PPS SAM (pps-sam.gridpp.rl.ac.uk) Client rebuild instructions

These instructions are primarily for tier1 staff at Rutherford Appleton Laboratory UK, however the wider EGEE community is welcomed to use as well if they find it usefull. More generic instructions for glite-UI on SL4 you may find here https://www.gridpp.ac.uk/wiki/Glite-UI-on-SL4

The PPS sam client is xen guest system hosted on SL5 pps-xen-285.gridpp.rl.ac.uk.(the upper machine room) If you need or want to reinstall even the host system then on touch.gridpp.rl.ac.uk run

/pps/reinstall/pps-xen-285-sl5

and reboot the machine pps-xen-285.

Make sure you are booted into xen kernel (uname -a) and xend is running, try

xm list

Make sure you have xen network working with the bridge technique.
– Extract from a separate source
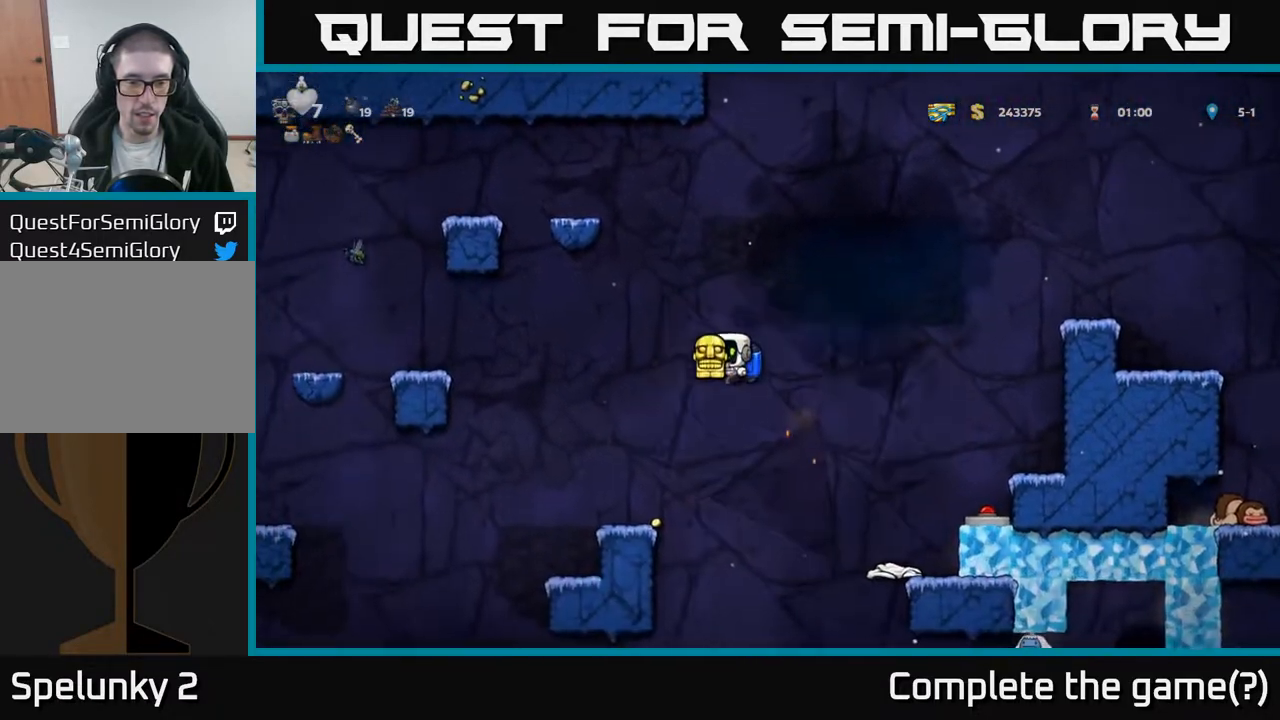
{"buttons": [], "left_stick": "center", "right_stick": "center", "events": [[117, "DPAD_LEFT", "up"]]}
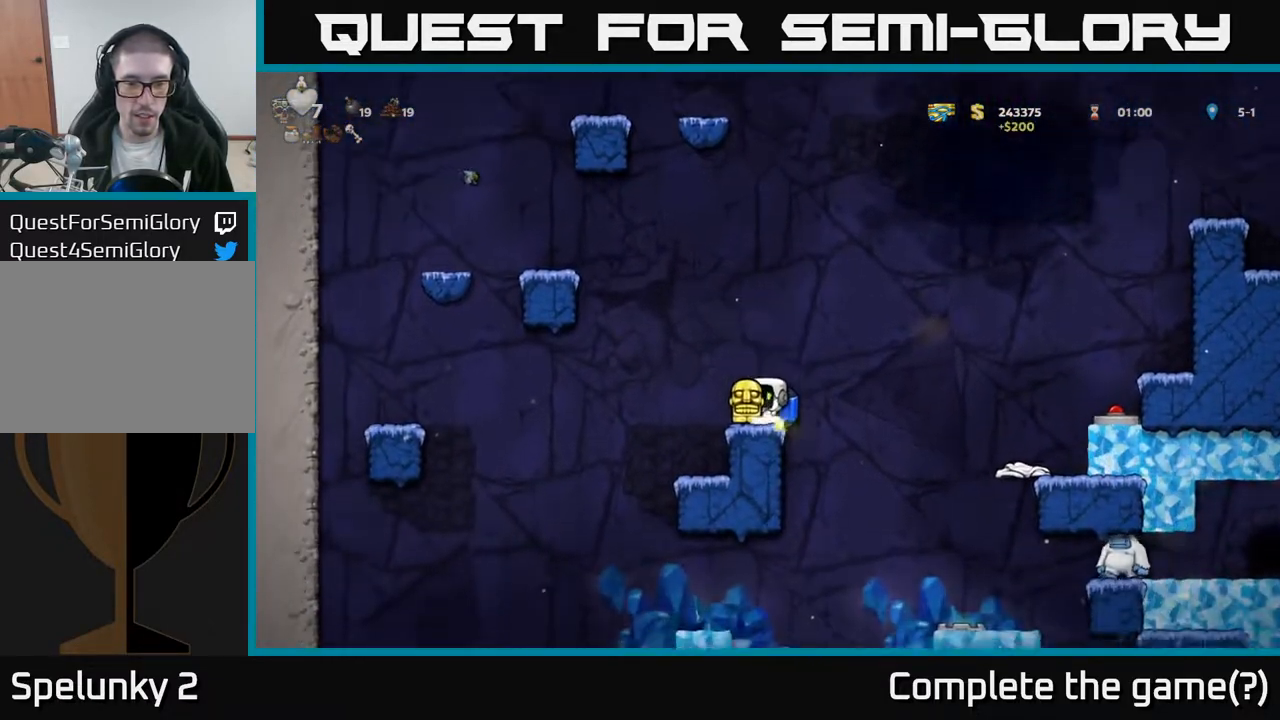
{"buttons": ["DPAD_DOWN"], "left_stick": "center", "right_stick": "center", "events": [[100, "DPAD_DOWN", "down"]]}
Check the file

/etc/xen/xend-config.sxp 

for presence of something like this:

 (network-script 'network-bridge vifnum=1 bridge=xenbr1')
 (vif-script 'vif-bridge bridge=xenbr1')

('ifconfig' and 'brctl show' commands should list among others the xenbr1 or xenbr0)

Network address translation NAT / masqueradding approach should also work but I have not tested it. With NAT the ifconfig and 'brctl show' should display virbr0 or virb1)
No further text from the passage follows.